Lui qui avait déjà sondé les zones troubles de son héritage familial dans Un roman russe, n’avait jamais encore embrassé de manière aussi frontale, aussi ample et aussi tendre l’histoire de ses parents, ni exploré son passé dans ce qu’il a de plus intime, de plus enfoui, de plus ambivalent. Emmanuel Carrère s’y autorise enfin, à la faveur de la disparition de sa mère, Hélène Carrère d’Encausse, revisitant les strates d’une mémoire marquée par l’exil, la grandeur intellectuelle, les silences affectifs et les fidélités troublantes, dans un récit écrit à la première personne, porté par une voix lucide et apaisée, qui se déploie comme une vaste entreprise de réconciliation : entre les vivants et les morts, entre l’enfant qu’il fut et l’homme qu’il est devenu, entre l’histoire d’une famille et celle du siècle.

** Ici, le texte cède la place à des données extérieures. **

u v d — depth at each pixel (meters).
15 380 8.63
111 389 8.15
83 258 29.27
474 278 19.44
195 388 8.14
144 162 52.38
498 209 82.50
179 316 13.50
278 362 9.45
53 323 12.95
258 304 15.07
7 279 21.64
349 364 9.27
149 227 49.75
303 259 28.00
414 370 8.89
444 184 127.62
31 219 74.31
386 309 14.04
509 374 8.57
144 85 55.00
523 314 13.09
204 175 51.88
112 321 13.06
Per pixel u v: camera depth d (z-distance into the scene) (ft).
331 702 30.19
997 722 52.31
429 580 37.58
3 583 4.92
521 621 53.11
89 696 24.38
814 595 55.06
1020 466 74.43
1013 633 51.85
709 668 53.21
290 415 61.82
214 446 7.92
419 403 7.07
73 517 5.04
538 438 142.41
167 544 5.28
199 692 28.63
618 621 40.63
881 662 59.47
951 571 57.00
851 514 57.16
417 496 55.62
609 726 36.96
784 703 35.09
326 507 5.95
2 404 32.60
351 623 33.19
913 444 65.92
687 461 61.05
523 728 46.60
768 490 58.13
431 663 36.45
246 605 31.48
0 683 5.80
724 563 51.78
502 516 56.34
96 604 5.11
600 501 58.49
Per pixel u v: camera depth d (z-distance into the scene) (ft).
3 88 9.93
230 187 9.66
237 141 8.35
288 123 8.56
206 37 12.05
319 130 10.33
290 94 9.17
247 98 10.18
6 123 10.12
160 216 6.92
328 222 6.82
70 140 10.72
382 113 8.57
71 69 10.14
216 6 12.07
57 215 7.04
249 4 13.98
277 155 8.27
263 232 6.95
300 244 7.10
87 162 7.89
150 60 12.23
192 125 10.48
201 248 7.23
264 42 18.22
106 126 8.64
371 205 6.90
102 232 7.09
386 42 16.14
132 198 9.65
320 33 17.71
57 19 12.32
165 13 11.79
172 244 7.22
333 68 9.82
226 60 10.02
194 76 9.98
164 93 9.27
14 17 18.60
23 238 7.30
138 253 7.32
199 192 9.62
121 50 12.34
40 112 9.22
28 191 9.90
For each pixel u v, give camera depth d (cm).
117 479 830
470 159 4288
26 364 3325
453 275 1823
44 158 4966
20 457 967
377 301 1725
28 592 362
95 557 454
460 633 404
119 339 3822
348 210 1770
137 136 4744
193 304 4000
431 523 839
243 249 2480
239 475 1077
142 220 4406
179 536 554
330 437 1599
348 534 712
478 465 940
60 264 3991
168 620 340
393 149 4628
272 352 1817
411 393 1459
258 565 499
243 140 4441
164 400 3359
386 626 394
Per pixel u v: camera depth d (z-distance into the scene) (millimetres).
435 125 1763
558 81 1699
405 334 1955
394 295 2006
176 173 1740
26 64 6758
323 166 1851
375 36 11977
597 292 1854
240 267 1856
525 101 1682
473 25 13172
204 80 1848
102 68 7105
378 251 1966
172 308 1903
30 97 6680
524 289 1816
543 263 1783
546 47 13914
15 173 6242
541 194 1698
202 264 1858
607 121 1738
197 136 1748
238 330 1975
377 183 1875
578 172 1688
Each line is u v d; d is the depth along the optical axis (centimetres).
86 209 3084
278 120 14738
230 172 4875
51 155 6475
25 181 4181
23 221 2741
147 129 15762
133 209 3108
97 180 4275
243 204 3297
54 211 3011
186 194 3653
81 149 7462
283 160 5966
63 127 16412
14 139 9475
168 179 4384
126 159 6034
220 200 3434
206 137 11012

« Kolkhoze », surnom donné aux nuits d’enfance où Emmanuel Carrère et ses deux sœurs dormaient dans la chambre de leur mère en l’absence du père, désigne un cocon affectif fondateur, où s’ancre la certitude d’un amour maternel immense. Ce même mot ressurgit à la fin du récit, lorsque les enfants se retrouvent autour du lit de leur mère mourante, refermant le cercle de l’intimité familiale. C’est à partir de cette vérité affective, jamais démentie, que l’auteur entreprend l’exploration de son histoire familiale, remontant les générations depuis l’exil géorgien – sa mère étant née Hélène Zourabichvili, issue d’une lignée aristocratique contrainte de fuir la révolution bolchevique – jusqu’à la pauvreté des débuts en France, puis la réussite éclatante : celle d’une femme devenue historienne de renom, spécialiste de la Russie, élue à l’Académie française, figure intellectuelle respectée.

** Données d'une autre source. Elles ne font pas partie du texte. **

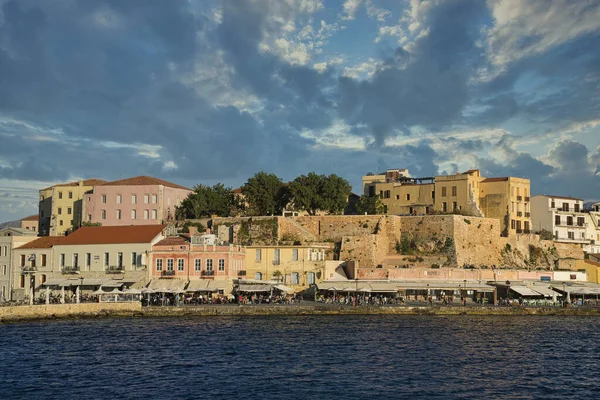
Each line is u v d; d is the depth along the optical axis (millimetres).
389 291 137250
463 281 145125
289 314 126438
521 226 188500
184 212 191500
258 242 168125
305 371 73312
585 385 68312
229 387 66312
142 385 67188
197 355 82250
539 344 91625
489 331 103438
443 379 69875
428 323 113062
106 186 195000
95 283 138750
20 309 114188
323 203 183250
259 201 188125
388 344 90250
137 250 142625
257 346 88500
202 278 139000
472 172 192375
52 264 147000
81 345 89188
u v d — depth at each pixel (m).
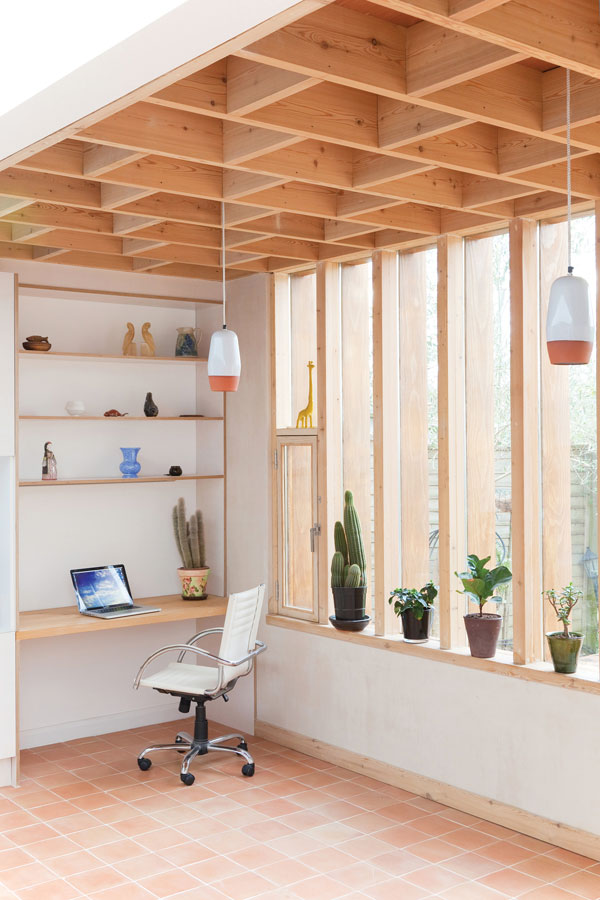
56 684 5.61
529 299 4.26
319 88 3.04
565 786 3.99
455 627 4.61
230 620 4.75
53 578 5.62
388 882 3.67
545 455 4.32
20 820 4.35
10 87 2.59
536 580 4.29
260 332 5.63
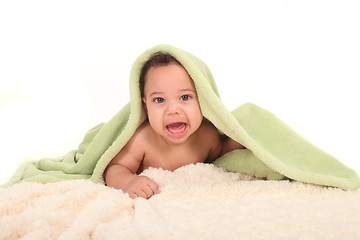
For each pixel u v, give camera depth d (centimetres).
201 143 127
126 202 87
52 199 88
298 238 69
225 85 232
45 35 234
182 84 111
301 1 250
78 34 239
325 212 81
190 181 104
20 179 125
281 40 246
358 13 233
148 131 124
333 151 142
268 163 104
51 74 225
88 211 80
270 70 231
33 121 193
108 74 231
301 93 210
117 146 114
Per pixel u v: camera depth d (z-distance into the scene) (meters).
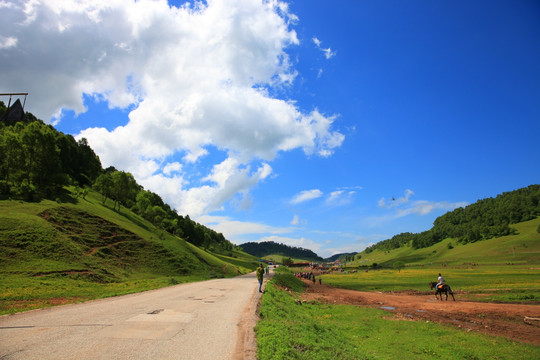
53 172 93.38
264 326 11.19
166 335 9.81
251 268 161.25
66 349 8.05
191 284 34.66
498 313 23.72
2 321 11.72
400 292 45.38
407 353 14.23
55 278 32.09
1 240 37.66
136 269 52.44
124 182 109.00
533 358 13.52
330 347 11.12
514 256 179.12
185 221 167.62
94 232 57.53
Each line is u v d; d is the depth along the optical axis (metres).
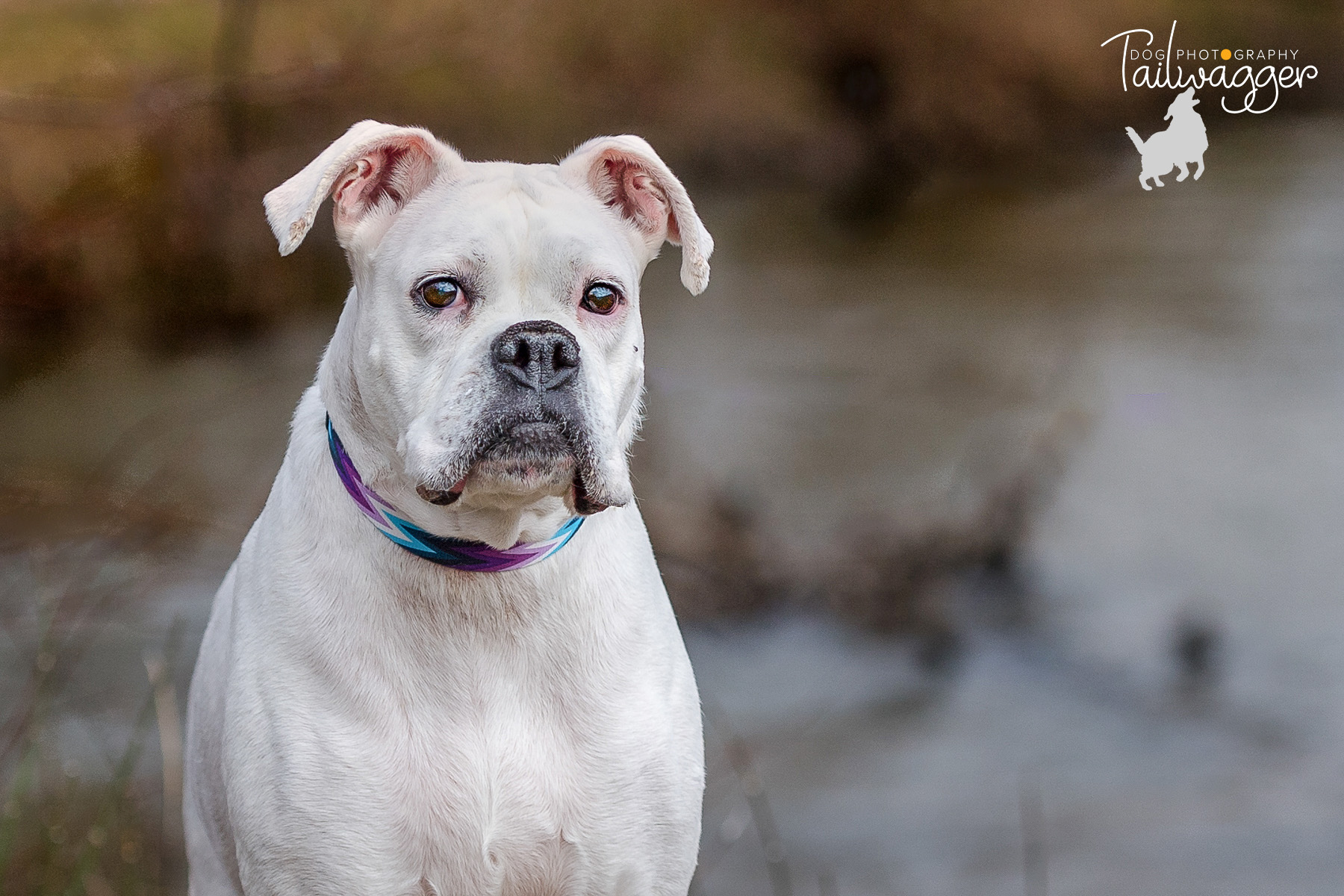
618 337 3.75
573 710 3.70
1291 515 11.86
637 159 4.04
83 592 7.62
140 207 13.64
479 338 3.51
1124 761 8.45
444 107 19.86
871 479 12.20
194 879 4.35
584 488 3.52
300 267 16.00
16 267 13.53
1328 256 19.16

Tout en ambivalences, Emmanuel Carrère célèbre chez elle une intelligence exceptionnelle, une rigueur et une capacité à briller dans les sphères du savoir et du pouvoir, sans pour autant éluder sa dureté dans la sphère privée – mère et épouse exigeante, parfois sèche, peu encline à l’indulgence, notamment envers son mari. Si sa lucidité lui évite le piège de l’hagiographie, l’évocation, souvent nuancée, parfois désacralisante, se garde de toute attaque frontale et privilégie la retenue, comme si le deuil imposait une forme de pudeur. L’auteur suggère plus qu’il ne dénonce, laissant ainsi certaines zones d’ombre – notamment politiques – volontairement en suspens.

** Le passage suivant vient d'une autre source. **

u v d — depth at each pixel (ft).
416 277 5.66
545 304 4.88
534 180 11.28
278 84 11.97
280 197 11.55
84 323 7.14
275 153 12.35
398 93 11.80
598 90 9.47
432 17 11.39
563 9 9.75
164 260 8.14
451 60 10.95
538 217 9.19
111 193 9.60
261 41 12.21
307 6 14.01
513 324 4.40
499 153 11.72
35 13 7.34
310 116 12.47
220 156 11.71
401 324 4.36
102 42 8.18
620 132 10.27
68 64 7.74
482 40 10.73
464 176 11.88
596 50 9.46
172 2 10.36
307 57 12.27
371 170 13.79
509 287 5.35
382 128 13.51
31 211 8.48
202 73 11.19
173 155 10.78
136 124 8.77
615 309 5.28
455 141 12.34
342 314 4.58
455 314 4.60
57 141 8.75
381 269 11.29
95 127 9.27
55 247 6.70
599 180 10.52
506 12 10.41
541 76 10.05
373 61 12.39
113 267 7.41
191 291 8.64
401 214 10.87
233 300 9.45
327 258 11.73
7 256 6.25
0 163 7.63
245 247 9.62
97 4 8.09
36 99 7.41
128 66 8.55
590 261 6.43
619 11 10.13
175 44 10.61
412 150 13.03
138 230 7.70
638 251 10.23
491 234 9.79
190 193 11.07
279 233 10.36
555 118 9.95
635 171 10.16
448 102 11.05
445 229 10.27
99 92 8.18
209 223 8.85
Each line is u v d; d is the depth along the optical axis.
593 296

En contrepoint, le père, Louis Carrère, apparaît dans les marges du récit, mais avec une intensité silencieuse. Homme doux, modeste, profondément aimant, il semble avoir supporté sans plainte la sévérité, parfois cruelle, de sa femme. L’écrivain lui rend hommage avec une émotion pudique, presque en creux. C’est lui qui, dans les dernières années, s’attelle à reconstituer la généalogie familiale, comme pour relier les fragments d’une mémoire que d’autres avaient négligée. Sa fidélité sans retour et sa douleur muette forment sans doute le noyau le plus poignant du récit, nourrissant chez son fils une tendresse profonde, toute différente de l’admiration mêlée d’ambivalence qu’il éprouve pour sa mère.


À l’opposé du règlement de comptes, le texte ne tranche pas, mais expose, laissant les blessures ouvertes comme des plaies que l’on apprend à regarder sans les refermer. Il ne s’agit pas de juger cette mère, ni de la réhabiliter. Le propos est ici de comprendre – ou du moins d’essayer. Et c’est précisément cette indécision face aux contradictions, cette manière de les faire résonner dans toute leur complexité, qui, tendant de bout en bout le récit entre loyauté affective et exigence de vérité, en constitue la bouleversante humanité. Car au-delà de la lucidité, des douleurs et des silences, ce qui affleure, c’est un amour sans naïveté, mais entier – un amour qui ne cherche pas à effacer les failles, seulement à les accueillir.